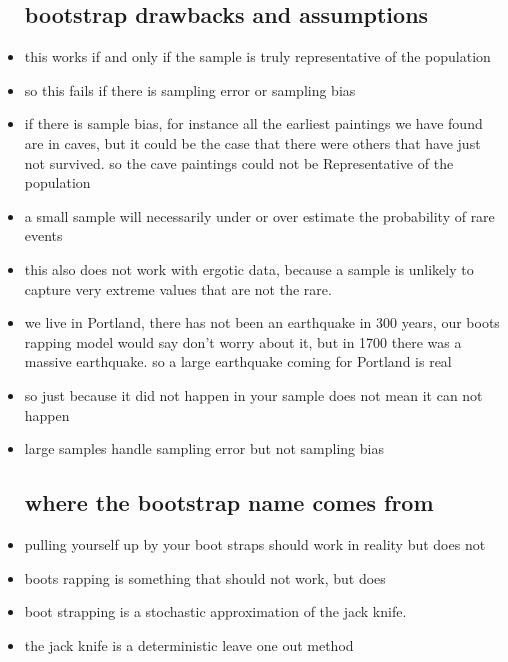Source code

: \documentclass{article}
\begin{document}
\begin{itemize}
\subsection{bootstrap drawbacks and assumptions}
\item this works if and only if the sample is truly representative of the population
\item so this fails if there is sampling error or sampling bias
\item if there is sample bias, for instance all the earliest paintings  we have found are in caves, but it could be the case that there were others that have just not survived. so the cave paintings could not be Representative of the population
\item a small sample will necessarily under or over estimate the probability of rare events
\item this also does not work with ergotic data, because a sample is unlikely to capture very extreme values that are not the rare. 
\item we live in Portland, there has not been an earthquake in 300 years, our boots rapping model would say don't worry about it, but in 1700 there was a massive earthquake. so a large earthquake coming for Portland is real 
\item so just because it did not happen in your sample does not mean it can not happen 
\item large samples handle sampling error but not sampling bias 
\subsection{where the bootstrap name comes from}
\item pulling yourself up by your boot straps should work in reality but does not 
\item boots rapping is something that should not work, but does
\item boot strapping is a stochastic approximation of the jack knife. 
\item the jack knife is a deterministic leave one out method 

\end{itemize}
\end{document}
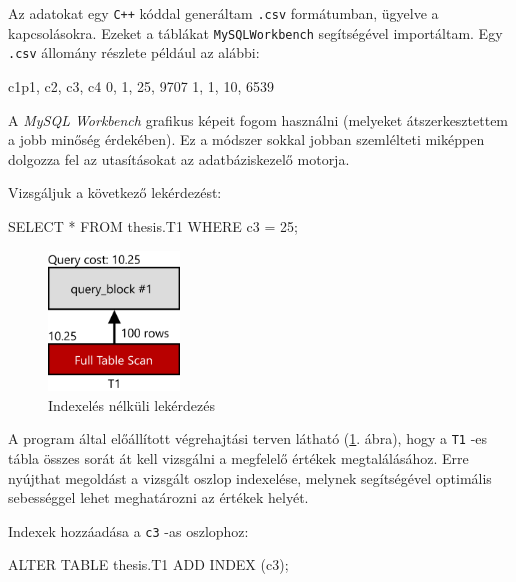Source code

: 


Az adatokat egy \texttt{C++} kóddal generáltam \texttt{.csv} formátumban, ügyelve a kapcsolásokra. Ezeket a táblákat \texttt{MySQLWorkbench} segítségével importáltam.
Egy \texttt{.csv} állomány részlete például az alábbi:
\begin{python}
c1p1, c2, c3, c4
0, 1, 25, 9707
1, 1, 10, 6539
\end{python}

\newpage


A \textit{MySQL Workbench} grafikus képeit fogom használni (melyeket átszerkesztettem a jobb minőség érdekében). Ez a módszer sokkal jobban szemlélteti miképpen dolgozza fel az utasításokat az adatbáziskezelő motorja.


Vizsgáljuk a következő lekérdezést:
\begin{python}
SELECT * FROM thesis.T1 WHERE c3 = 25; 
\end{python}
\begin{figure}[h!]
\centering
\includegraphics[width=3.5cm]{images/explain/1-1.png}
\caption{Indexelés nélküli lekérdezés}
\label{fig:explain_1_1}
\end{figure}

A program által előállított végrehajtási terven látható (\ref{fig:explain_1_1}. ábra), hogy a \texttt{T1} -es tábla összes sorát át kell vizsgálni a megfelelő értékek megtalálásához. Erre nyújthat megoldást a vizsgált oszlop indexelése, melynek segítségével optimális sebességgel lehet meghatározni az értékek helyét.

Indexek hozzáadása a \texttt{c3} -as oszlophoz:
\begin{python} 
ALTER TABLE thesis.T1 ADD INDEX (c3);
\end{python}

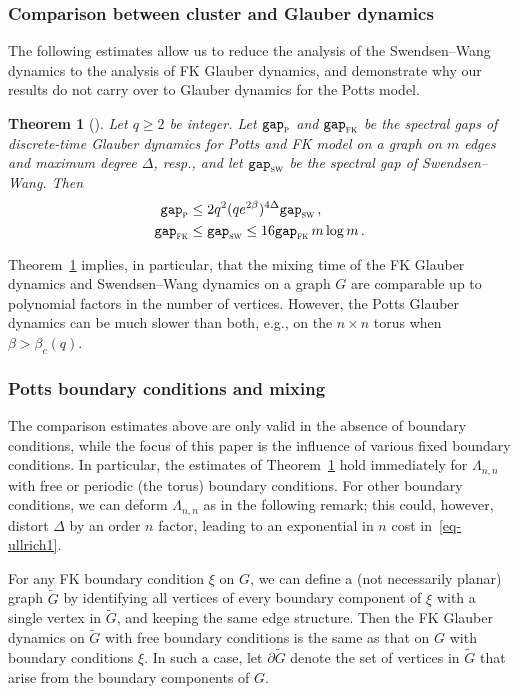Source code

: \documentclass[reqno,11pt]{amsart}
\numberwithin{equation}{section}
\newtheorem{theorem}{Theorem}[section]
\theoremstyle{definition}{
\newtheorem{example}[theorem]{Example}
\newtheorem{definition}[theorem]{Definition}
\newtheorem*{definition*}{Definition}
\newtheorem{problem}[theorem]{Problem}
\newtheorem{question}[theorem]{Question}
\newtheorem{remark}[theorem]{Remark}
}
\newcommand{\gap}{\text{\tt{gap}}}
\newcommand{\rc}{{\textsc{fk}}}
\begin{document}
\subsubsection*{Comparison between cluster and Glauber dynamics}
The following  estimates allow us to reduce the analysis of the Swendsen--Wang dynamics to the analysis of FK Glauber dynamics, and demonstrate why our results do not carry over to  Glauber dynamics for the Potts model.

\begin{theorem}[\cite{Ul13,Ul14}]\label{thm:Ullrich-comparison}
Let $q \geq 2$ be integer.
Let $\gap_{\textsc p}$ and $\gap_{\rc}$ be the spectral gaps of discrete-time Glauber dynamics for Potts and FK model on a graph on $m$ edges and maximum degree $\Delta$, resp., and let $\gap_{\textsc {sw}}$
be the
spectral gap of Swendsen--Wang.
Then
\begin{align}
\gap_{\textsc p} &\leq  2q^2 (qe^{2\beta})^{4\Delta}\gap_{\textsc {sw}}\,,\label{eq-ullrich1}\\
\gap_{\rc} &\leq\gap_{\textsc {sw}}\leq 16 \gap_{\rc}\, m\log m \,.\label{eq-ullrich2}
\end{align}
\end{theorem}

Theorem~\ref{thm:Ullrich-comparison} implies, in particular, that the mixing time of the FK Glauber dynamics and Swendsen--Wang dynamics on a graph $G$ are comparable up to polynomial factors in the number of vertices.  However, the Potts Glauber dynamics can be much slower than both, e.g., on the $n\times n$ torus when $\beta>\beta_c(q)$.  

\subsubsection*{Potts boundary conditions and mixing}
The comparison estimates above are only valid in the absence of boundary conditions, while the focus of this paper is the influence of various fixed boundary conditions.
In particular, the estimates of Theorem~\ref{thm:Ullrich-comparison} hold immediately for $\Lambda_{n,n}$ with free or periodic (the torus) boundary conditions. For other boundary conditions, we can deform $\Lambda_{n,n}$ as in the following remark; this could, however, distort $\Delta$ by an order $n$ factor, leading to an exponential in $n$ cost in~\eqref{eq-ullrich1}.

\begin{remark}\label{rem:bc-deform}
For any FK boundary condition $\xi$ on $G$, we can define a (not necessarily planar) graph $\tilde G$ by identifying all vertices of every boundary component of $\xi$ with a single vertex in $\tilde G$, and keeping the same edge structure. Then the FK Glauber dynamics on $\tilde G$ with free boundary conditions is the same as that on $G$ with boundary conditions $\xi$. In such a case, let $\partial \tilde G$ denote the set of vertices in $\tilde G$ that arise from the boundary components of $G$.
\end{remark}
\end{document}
##############################
THE PROBLEM:
Reproduce each line of the data containing the word "bias".

WRITTEN ANSWER:
\item so this fails if there is sampling error or sampling bias
\item if there is sample bias, for instance all the earliest paintings  we have found are in caves, but it could be the case that there were others that have just not survived. so the cave paintings could not be Representative of the population
\item large samples handle sampling error but not sampling bias 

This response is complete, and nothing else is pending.